* Task goal *
Every line of the records that holds the word "lines" should be copied out.

* Data under study *
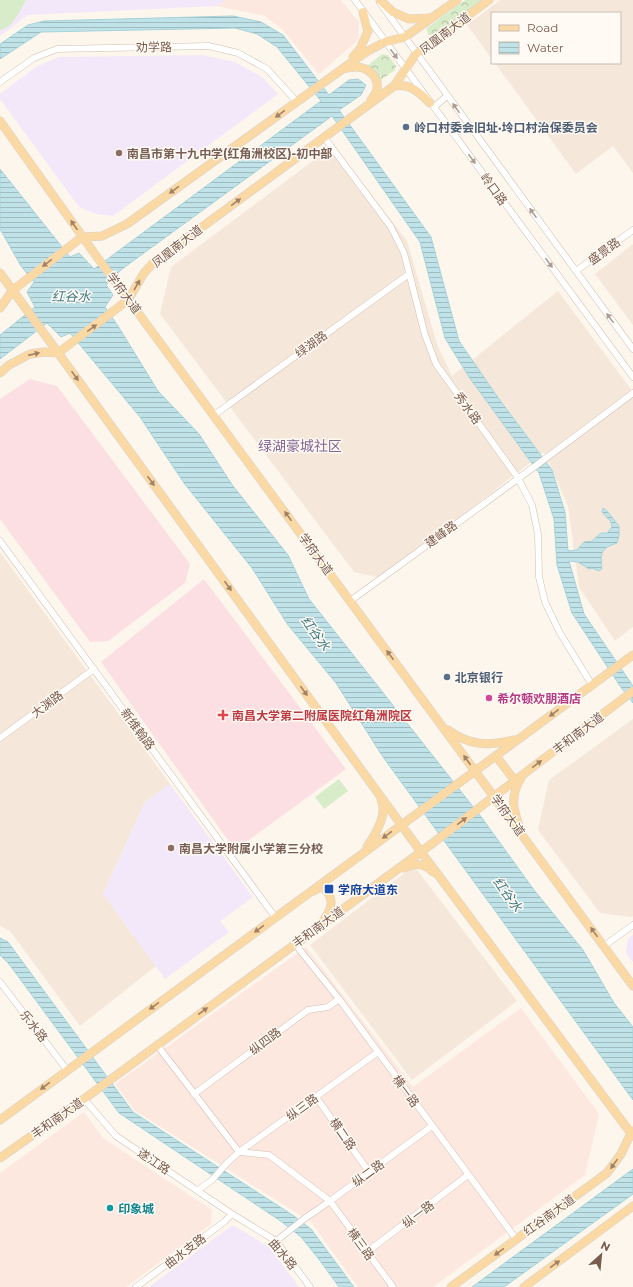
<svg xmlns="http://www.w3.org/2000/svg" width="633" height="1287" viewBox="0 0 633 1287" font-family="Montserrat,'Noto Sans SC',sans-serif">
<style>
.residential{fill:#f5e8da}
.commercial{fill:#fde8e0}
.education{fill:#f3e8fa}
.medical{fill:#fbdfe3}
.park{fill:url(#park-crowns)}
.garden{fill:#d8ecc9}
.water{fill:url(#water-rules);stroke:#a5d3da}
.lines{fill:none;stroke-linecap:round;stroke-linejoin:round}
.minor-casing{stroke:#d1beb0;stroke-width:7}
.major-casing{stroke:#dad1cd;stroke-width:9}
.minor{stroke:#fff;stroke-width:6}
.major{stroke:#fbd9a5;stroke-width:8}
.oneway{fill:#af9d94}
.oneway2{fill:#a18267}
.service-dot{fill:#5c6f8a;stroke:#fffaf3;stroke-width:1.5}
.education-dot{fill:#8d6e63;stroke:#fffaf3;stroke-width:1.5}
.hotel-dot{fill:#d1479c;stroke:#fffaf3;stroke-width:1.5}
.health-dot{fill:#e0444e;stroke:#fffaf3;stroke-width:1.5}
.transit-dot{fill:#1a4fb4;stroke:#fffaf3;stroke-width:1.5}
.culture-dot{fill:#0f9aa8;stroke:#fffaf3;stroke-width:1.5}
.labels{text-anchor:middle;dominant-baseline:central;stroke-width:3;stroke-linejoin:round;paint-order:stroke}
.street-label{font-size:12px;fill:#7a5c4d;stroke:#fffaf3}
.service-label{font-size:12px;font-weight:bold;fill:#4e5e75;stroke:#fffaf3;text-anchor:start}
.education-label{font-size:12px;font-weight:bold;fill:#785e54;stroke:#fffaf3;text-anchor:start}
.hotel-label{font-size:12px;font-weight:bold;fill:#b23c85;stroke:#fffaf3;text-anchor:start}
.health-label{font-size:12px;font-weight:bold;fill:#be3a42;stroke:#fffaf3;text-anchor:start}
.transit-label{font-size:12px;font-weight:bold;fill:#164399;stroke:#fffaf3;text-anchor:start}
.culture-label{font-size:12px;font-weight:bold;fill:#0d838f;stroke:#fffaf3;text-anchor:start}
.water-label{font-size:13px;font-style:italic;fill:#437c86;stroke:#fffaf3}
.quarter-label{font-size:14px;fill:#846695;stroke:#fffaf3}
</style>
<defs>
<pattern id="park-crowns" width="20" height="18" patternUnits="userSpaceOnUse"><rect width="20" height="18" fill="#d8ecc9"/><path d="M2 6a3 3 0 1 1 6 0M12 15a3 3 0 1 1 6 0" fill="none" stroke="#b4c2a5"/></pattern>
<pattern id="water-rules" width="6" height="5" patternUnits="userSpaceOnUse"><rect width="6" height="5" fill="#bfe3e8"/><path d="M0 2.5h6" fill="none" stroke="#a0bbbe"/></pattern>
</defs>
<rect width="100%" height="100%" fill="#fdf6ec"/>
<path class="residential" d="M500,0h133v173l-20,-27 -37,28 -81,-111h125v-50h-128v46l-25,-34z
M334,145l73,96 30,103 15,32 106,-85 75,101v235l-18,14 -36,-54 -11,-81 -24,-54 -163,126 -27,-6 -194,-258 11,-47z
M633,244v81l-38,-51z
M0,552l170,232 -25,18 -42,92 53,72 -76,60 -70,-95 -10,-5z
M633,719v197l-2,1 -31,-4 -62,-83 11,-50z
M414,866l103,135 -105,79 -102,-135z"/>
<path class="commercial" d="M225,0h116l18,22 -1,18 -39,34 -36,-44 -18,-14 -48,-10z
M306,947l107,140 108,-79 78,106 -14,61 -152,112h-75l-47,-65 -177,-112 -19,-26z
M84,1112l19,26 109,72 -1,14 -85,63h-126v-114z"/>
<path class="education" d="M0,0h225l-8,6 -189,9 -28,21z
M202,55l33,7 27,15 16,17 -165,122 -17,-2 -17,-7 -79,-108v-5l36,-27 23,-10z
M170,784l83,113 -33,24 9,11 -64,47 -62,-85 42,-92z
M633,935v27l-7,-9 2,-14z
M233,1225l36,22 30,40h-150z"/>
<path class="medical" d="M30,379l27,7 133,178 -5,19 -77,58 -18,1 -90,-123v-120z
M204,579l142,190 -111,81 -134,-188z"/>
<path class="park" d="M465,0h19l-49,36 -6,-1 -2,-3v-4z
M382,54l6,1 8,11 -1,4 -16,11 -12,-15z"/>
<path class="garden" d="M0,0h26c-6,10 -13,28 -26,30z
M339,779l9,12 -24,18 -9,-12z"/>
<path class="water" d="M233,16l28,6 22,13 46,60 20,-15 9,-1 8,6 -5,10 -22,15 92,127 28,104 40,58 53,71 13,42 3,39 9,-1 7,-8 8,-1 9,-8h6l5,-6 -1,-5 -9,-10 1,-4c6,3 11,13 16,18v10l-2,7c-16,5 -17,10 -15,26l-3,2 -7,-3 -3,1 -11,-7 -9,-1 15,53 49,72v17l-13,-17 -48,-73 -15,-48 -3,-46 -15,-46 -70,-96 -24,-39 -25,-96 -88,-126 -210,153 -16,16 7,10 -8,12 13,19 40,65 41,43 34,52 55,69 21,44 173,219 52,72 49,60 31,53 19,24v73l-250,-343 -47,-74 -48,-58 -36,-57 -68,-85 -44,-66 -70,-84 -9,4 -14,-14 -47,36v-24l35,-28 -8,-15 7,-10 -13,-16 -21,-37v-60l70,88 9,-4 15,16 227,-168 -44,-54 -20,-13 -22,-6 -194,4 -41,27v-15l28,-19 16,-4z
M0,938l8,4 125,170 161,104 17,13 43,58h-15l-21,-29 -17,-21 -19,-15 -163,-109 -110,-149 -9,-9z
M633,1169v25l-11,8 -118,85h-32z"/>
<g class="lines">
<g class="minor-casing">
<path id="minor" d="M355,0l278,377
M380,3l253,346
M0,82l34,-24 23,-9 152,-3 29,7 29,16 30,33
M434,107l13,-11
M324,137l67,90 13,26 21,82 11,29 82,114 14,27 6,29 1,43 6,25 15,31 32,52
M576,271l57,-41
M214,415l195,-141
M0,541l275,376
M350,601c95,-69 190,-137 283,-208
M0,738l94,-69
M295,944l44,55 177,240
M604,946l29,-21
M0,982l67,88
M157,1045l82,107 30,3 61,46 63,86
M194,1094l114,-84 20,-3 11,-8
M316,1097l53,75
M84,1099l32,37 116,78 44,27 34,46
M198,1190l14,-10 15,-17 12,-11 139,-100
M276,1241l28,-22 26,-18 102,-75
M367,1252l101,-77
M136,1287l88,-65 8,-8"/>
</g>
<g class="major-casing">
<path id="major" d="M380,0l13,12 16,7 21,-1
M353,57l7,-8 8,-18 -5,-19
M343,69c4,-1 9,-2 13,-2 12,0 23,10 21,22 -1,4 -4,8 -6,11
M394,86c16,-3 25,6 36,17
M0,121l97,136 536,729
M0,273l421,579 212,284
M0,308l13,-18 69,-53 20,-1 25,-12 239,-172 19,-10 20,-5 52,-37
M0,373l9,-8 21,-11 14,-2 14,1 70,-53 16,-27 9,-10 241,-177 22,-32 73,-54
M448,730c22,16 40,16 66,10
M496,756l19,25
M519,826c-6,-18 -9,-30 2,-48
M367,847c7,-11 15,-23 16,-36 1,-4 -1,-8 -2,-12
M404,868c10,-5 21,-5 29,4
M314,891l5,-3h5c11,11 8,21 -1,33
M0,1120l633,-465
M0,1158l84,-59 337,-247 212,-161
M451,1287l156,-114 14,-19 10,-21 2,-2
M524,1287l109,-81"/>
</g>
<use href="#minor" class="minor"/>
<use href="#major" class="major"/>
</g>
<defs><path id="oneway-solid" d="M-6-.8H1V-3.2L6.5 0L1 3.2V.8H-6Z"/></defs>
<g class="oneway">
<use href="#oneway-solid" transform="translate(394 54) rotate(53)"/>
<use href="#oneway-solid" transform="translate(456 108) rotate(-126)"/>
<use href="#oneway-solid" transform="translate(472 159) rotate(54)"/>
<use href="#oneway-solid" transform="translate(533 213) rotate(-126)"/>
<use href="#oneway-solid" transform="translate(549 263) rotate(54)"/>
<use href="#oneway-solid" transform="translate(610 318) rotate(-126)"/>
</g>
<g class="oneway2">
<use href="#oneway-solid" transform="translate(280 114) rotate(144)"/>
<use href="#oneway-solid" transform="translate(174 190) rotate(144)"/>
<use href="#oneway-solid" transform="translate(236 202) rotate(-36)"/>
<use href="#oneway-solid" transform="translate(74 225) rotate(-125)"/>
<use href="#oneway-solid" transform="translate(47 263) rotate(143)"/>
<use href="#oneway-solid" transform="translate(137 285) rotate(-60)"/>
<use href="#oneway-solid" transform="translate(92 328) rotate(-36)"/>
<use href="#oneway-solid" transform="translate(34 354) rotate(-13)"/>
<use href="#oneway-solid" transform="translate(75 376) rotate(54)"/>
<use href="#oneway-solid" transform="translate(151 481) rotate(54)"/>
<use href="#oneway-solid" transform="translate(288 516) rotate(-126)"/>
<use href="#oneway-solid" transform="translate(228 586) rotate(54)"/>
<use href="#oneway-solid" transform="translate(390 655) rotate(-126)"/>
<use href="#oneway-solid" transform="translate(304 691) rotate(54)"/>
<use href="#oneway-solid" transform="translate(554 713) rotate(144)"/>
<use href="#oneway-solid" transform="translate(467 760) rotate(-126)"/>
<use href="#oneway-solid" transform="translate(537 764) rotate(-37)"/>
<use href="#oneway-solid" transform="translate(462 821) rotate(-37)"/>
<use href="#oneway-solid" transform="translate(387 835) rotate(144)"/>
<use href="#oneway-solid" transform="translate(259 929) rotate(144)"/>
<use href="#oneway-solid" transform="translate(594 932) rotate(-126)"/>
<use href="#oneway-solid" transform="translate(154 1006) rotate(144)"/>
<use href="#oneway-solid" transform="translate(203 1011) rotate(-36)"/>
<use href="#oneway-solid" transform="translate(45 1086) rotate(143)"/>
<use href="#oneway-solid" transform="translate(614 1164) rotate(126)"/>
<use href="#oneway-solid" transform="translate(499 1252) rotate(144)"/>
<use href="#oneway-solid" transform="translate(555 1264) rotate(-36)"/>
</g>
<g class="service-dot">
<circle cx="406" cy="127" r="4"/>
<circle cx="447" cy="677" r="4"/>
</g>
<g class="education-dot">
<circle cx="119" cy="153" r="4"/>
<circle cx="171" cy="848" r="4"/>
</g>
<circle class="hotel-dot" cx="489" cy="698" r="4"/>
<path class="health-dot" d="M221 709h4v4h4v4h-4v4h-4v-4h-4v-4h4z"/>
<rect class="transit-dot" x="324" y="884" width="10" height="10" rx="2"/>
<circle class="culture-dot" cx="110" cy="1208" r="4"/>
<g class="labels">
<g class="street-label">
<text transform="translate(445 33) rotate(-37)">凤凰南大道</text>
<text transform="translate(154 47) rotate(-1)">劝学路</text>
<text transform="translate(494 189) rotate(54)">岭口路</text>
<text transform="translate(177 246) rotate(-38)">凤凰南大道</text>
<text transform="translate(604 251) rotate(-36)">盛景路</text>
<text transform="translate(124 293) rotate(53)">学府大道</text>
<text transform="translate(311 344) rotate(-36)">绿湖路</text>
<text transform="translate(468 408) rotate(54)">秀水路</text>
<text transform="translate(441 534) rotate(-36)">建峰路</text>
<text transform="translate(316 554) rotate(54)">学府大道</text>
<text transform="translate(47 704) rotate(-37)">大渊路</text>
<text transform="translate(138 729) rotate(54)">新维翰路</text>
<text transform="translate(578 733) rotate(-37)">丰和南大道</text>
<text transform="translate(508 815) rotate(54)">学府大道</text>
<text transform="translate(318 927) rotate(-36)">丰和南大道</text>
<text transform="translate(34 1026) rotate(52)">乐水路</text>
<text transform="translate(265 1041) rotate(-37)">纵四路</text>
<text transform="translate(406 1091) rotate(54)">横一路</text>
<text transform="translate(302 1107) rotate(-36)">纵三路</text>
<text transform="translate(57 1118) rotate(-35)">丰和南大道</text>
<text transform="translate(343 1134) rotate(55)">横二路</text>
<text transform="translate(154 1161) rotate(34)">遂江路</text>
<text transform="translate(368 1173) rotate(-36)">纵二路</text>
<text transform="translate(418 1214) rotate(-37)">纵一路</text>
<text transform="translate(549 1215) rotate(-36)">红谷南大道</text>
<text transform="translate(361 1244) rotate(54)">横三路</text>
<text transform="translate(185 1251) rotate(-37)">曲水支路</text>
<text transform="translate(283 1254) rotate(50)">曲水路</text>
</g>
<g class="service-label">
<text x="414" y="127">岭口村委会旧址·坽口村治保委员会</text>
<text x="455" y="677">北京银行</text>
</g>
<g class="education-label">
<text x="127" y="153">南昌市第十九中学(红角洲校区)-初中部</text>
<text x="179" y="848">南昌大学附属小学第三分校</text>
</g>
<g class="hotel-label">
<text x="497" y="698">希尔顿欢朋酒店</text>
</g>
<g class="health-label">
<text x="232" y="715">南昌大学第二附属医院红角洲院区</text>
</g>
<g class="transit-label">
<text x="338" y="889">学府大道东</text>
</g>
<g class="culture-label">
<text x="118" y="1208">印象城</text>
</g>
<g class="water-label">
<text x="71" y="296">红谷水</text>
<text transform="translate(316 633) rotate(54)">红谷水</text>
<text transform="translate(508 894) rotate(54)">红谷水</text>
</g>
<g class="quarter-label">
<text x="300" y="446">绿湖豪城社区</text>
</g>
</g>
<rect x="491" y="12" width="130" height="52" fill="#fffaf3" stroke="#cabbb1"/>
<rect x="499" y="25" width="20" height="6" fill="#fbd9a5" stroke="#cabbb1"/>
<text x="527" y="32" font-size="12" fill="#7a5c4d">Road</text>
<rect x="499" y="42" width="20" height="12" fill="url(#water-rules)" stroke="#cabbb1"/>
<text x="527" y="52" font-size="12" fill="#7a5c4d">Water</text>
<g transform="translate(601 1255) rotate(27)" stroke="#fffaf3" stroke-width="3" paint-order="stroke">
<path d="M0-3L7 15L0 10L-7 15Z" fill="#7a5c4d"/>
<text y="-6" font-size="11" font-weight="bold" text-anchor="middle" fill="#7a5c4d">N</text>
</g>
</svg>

* Written solution *
.lines{fill:none;stroke-linecap:round;stroke-linejoin:round}
<g class="lines">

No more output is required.